ちなみに、夏の強い光が当たった水の風景はドラマチックではあるが、撮影するのは意外と難しい。むしろ、曇天下や日陰のフラットな落ち着いた光のほうが撮影しやすい。
事前に撮影現場の状況がわかっていれば、朝夕の斜光を利用するなど、強い光が当たらない時間帯を選んで入渓することを意識している。
いちばん難しいのは日中のまだらな光。森の中の渓流や滝に夏のトップライトが当たると、強烈な陰影が生まれる。それがスポット光のようにまだらに広がっていると、とても撮りづらい。HDR機能を使い、明暗差を軽減することもできるが、やはり、写真に明るい部分が点々としていると、画面が散漫になってしまい、集中して見ることができない。これでは作品として成り立たない。
こんな場合は、明暗差を生かしつつ、画面内で光が当たっている部分と影の部分を整理していく。左上の写真のように、光が当たり、存在感を増しているポイントを探して生かし、それを強めるようなフレーミングを考える。露出は、暗部はぐっと引き締めて明るいところを強調すると、光にあふれるイメージとなる。ハイライト部が白とびして階調が失われないように気をつけよう。
曇天や日陰の均一な光では、水の風景のやさしさや、やわらかさみたいなものを伝えやすい。濡れた岩の質感や森の緑など、湿潤な環境を伝えることもできる。このような風景に頭上からスポット光が入ってしまうと、どうしようもなくなってしまう。曇り空か光が弱い時間帯がベストだ。ISO感度を下げると、ある程度絞り込んだ状態でスローシャッターを切りやすくなる。
■水の反射は、すべて消すものではない
PLフィルターは必需品。葉の表面反射、水面の反射をカットすることによって、被写体本来の色、葉の緑、水の流れ、濡れた岩肌などが見えやすくなる。

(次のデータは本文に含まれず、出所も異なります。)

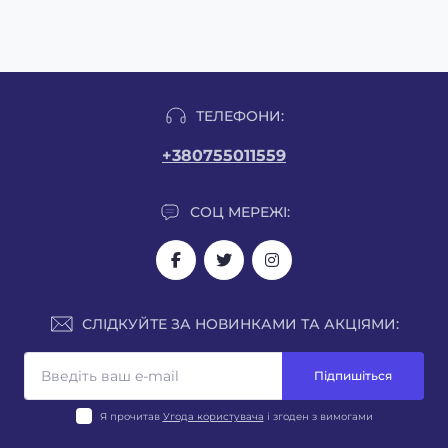
ТЕЛЕФОНИ:
+380755011559
СОЦ МЕРЕЖІ:
СЛІДКУЙТЕ ЗА НОВИНКАМИ ТА АКЦІЯМИ:
Підпишіться
Я прочитав
Угода користувача
і згоден з вимогами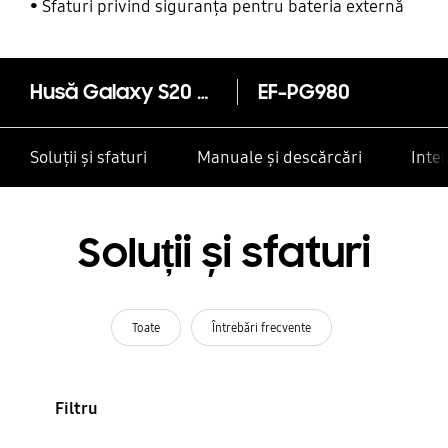
alte contacte
Sfaturi privind siguranța pentru bateria externă
Husă Galaxy S20 Protective Silicone Cover Pink
EF-PG980
Soluții și sfaturi
Manuale și descărcări
Inte
Soluții și sfaturi
Toate
Întrebări frecvente
Filtru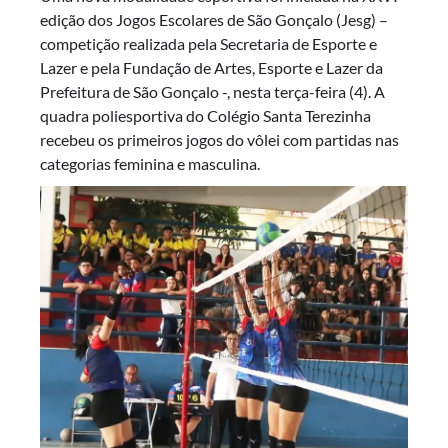
edição dos Jogos Escolares de São Gonçalo (Jesg) –
competição realizada pela Secretaria de Esporte e
Lazer e pela Fundação de Artes, Esporte e Lazer da
Prefeitura de São Gonçalo -, nesta terça-feira (4). A
quadra poliesportiva do Colégio Santa Terezinha
recebeu os primeiros jogos do vôlei com partidas nas
categorias feminina e masculina.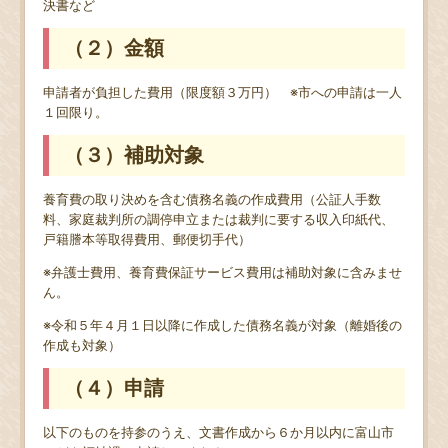
決書など
（２）金額
申請者が負担した費用（限度額３万円） ※市への申請は一人
１回限り。
（３）補助対象
養育費の取り決めを含む債務名義の作成費用（公証人手数
料、家庭裁判所の調停申立または裁判に要する収入印紙代、
戸籍謄本等取得費用、郵便切手代）
※弁護士費用、養育費保証サービス費用は補助対象に含みませ
ん。
※令和５年４月１日以降に作成した債務名義が対象（離婚後の
作成も対象）
（４）申請
以下のものを持参のうえ、文書作成から６か月以内に富山市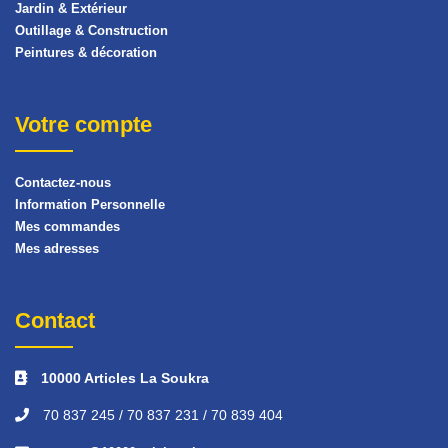
Jardin & Extérieur
Outillage & Construction
Peintures & décoration
Votre compte
Contactez-nous
Information Personnelle
Mes commandes
Mes adresses
Contact
10000 Articles La Soukra
70 837 245 / 70 837 231 / 70 839 404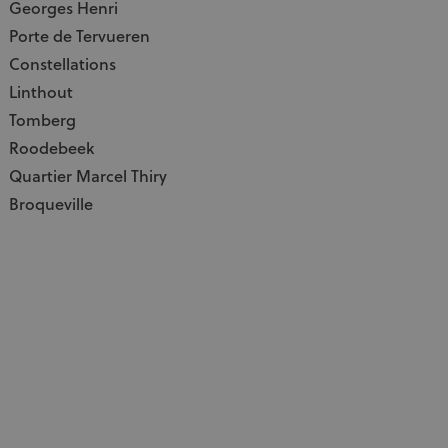
Georges Henri
Porte de Tervueren
Constellations
Linthout
Tomberg
Roodebeek
Quartier Marcel Thiry
Broqueville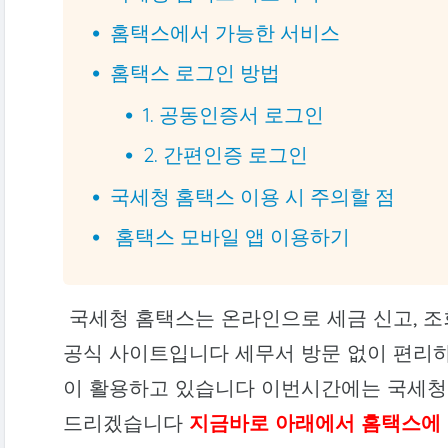
홈택스에서 가능한 서비스
홈택스 로그인 방법
1. 공동인증서 로그인
2. 간편인증 로그인
국세청 홈택스 이용 시 주의할 점
홈택스 모바일 앱 이용하기
국세청 홈택스는 온라인으로 세금 신고, 조
공식 사이트입니다 세무서 방문 없이 편리하
이 활용하고 있습니다 이번시간에는 국세청
드리겠습니다
지금바로 아래에서 홈택스에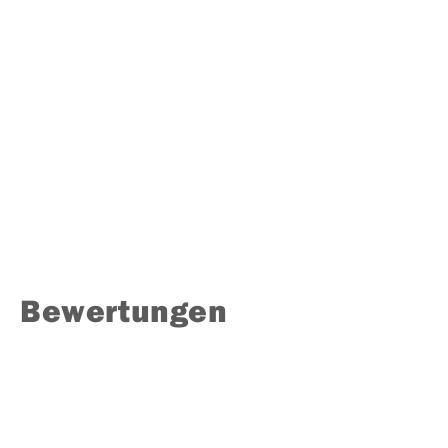
Bewertungen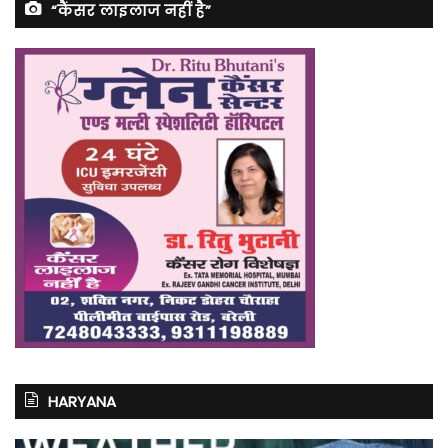
“कैंसर लाइलाज नहीं है”
HARYANA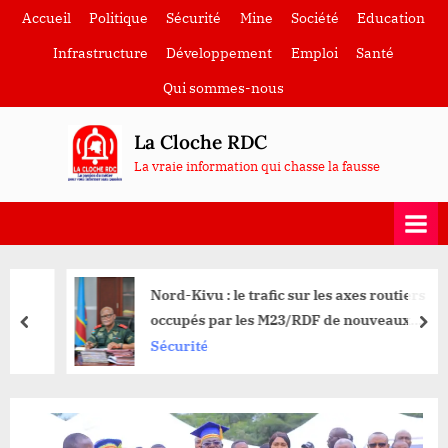
Skip
Accueil
Politique
Sécurité
Mine
Société
Education
to
Infrastructure
Développement
Emploi
Santé
content
Qui sommes-nous
La Cloche RDC
La vraie information qui chasse la fausse
Nord-Kivu : le trafic sur les axes routiers
occupés par les M23/RDF de nouveaux
prev
nex
suspendu
Sécurité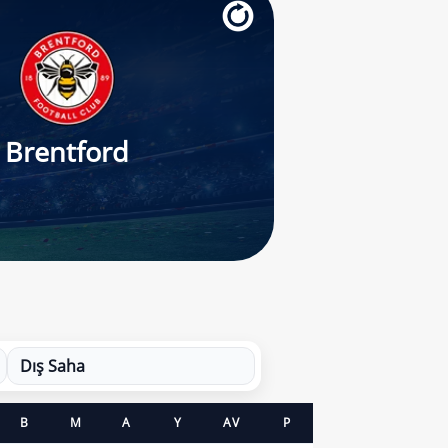
Brentford
Dış Saha
B
M
A
Y
AV
P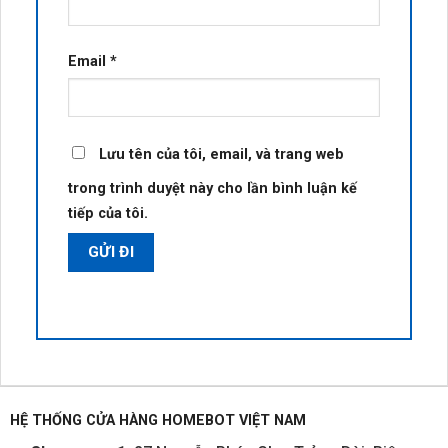
Email
*
Lưu tên của tôi, email, và trang web
trong trình duyệt này cho lần bình luận kế
tiếp của tôi.
HỆ THỐNG CỬA HÀNG HOMEBOT VIỆT NAM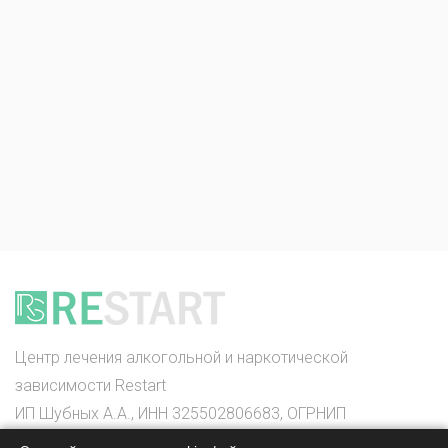
Центр лечения алкогольной и наркотической
зависимости Restart
ИП Шубных А.А., ИНН 325502806683, ОГРНИП
316325600085756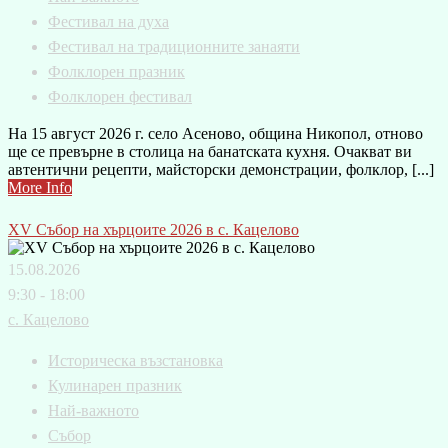
Фестивал на духа
Фестивал на традиционните занаяти
Фолклорен празник
Фолклорен фестивал
На 15 август 2026 г. село Асеново, община Никопол, отново
ще се превърне в столица на банатската кухня. Очакват ви
автентични рецепти, майсторски демонстрации, фолклор, [...]
More Info
XV Събор на хърцоите 2026 в с. Кацелово
15.08.2026
9:30 - 18:00
с. Кацелово
Историческа възстановка
Кулинарен празник
Най-важното
Събор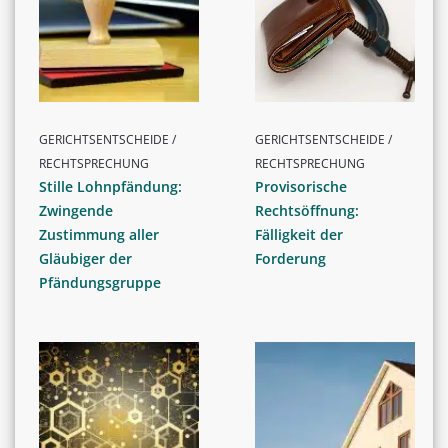
GERICHTSENTSCHEIDE /
GERICHTSENTSCHEIDE /
RECHTSPRECHUNG
RECHTSPRECHUNG
Stille Lohnpfändung:
Provisorische
Zwingende
Rechtsöffnung:
Zustimmung aller
Fälligkeit der
Gläubiger der
Forderung
Pfändungsgruppe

気をつけなければならないのは、濡れた岩のにぶい輝きなどは、岩の立体感、濡れた質感を表す重要な要素なので、何でもかんでも反射を消してしまうのではなく、被写体によってはうまく反射を残すさじ加減が必要になる。高速シャッターを得たいときには外すなど、状況によってつけたり外したりすべきフィルターである。